[Prompt] Starting at the first line of the data and ending at the line with "- 📦 Quản lý combo packages", copy each line exactly. Include both of those lines, but no pictures.

##### Input data #####

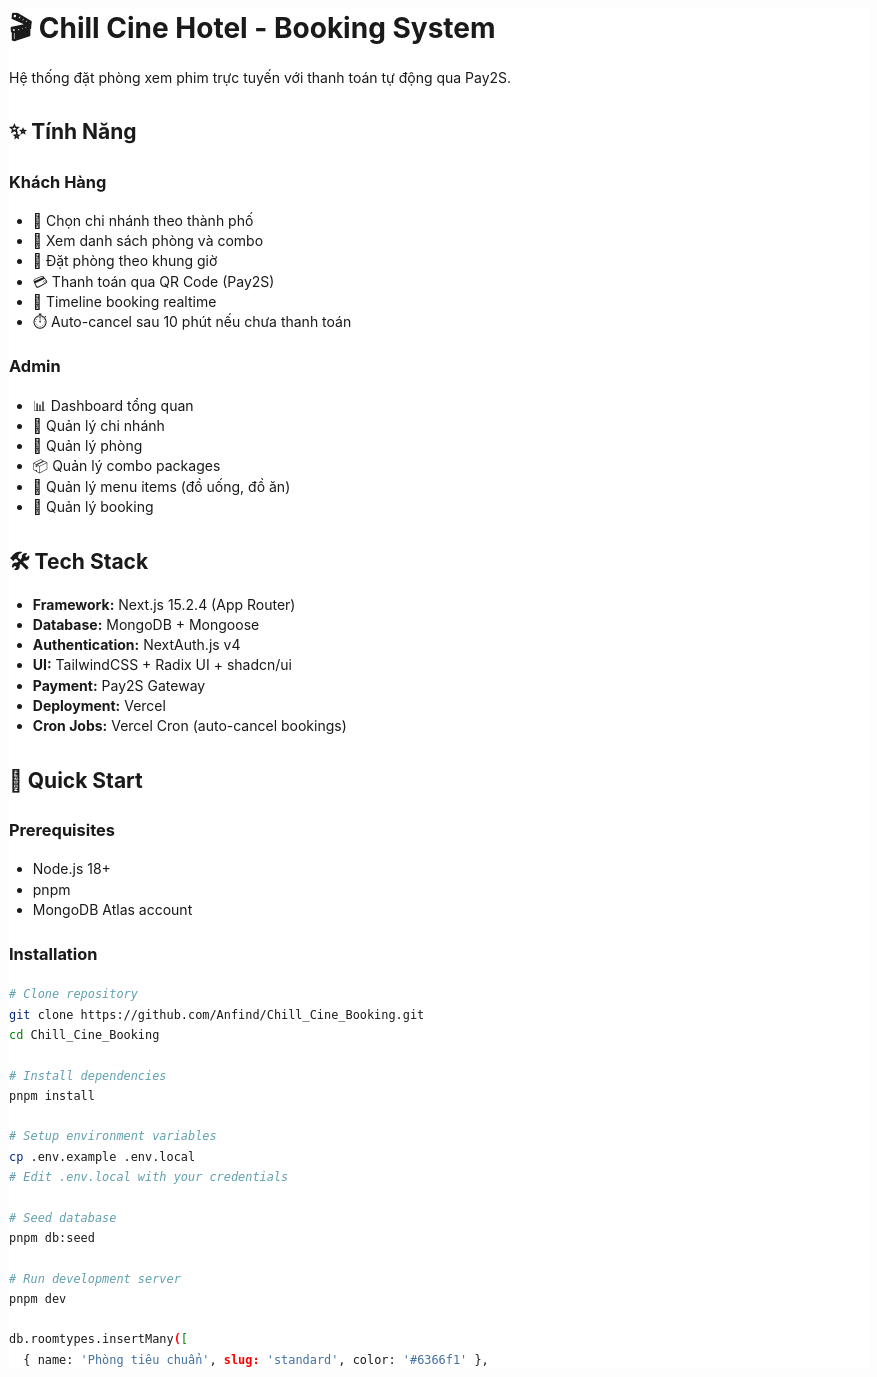 # 🎬 Chill Cine Hotel - Booking System

Hệ thống đặt phòng xem phim trực tuyến với thanh toán tự động qua Pay2S.

## ✨ Tính Năng

### Khách Hàng
- 🏢 Chọn chi nhánh theo thành phố
- 🎥 Xem danh sách phòng và combo
- 📅 Đặt phòng theo khung giờ
- 💳 Thanh toán qua QR Code (Pay2S)
- 📱 Timeline booking realtime
- ⏱️ Auto-cancel sau 10 phút nếu chưa thanh toán

### Admin
- 📊 Dashboard tổng quan
- 🏢 Quản lý chi nhánh
- 🎥 Quản lý phòng
- 📦 Quản lý combo packages
- 🍿 Quản lý menu items (đồ uống, đồ ăn)
- 🎫 Quản lý booking

## 🛠️ Tech Stack

- **Framework:** Next.js 15.2.4 (App Router)
- **Database:** MongoDB + Mongoose
- **Authentication:** NextAuth.js v4
- **UI:** TailwindCSS + Radix UI + shadcn/ui
- **Payment:** Pay2S Gateway
- **Deployment:** Vercel
- **Cron Jobs:** Vercel Cron (auto-cancel bookings)

## 🚀 Quick Start

### Prerequisites
- Node.js 18+
- pnpm
- MongoDB Atlas account

### Installation

```bash
# Clone repository
git clone https://github.com/Anfind/Chill_Cine_Booking.git
cd Chill_Cine_Booking

# Install dependencies
pnpm install

# Setup environment variables
cp .env.example .env.local
# Edit .env.local with your credentials

# Seed database
pnpm db:seed

# Run development server
pnpm dev

db.roomtypes.insertMany([
  { name: 'Phòng tiêu chuẩn', slug: 'standard', color: '#6366f1' },
```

#####

[Completed exercise]
 # 🎬 Chill Cine Hotel - Booking System

Hệ thống đặt phòng xem phim trực tuyến với thanh toán tự động qua Pay2S.

## ✨ Tính Năng

### Khách Hàng
- 🏢 Chọn chi nhánh theo thành phố
- 🎥 Xem danh sách phòng và combo
- 📅 Đặt phòng theo khung giờ
- 💳 Thanh toán qua QR Code (Pay2S)
- 📱 Timeline booking realtime
- ⏱️ Auto-cancel sau 10 phút nếu chưa thanh toán

### Admin
- 📊 Dashboard tổng quan
- 🏢 Quản lý chi nhánh
- 🎥 Quản lý phòng
- 📦 Quản lý combo packages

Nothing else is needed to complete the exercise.